The Boeing/EADS X-31 has demonstrated an automated thrust-vectored landing at 24¡ angle of attack (AoA) and 121kt (224km/h), a 31% reduction from the aircraft's normal touchdown speed. The landing, at the US Navy's Patuxent River, Maryland, test centre, completed the three-year US/ German VECTOR extremely short take-off and landing (ESTOL) demonstration programme.

The X-31 typically lands at 12° AoA and 175kt, and requires a 2,400m (8,000ft) ground roll. On the final landing, the pilot required just 520m to slow the aircraft enough to turn a complete circle in the middle of the runway. The ESTOL landings were fully automatic, the X-31 guided to the ground by the differential-GPS integrity beacon landing system, which is accurate to within 2cm (0.8in).

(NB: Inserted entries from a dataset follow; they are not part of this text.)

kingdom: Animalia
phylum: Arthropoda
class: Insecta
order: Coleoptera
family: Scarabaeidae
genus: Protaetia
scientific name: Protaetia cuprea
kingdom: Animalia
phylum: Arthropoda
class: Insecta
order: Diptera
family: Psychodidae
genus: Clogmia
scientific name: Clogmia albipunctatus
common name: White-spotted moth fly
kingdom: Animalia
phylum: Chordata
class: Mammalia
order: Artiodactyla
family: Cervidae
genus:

Two thrust-vectoring X-31s were built by Rockwell and MBB for the Enhanced Fighter Manoeuvrability programme, a joint venture between the US Navy, Defense Advanced Research Projects Agency, NASA and Germany, conducted between 1990 and 1995. One crashed and the surviving aircraft was returned to flight in 2001 for the VECTOR programme.

NASA has completed the first phase of the flight testing of a modified Boeing F/A-18 under the Active Aeroelastic Wing (AAW) programme. The AAW project aims to determine the advantages of twisting flexible wings for roll control at transonic and supersonic speeds, and will help design lighter, more flexible high aspect-ratio wings for future combat aircraft. The first phase of testing covered 50 data-gathering flights at altitudes from 5,000ft (1,530m) to 25,000ft and speeds from Mach 0.8 to 1.3. Boeing Phantom Works will use the data to develop control-law software for the second phase of AAW tests, planned for early 2004.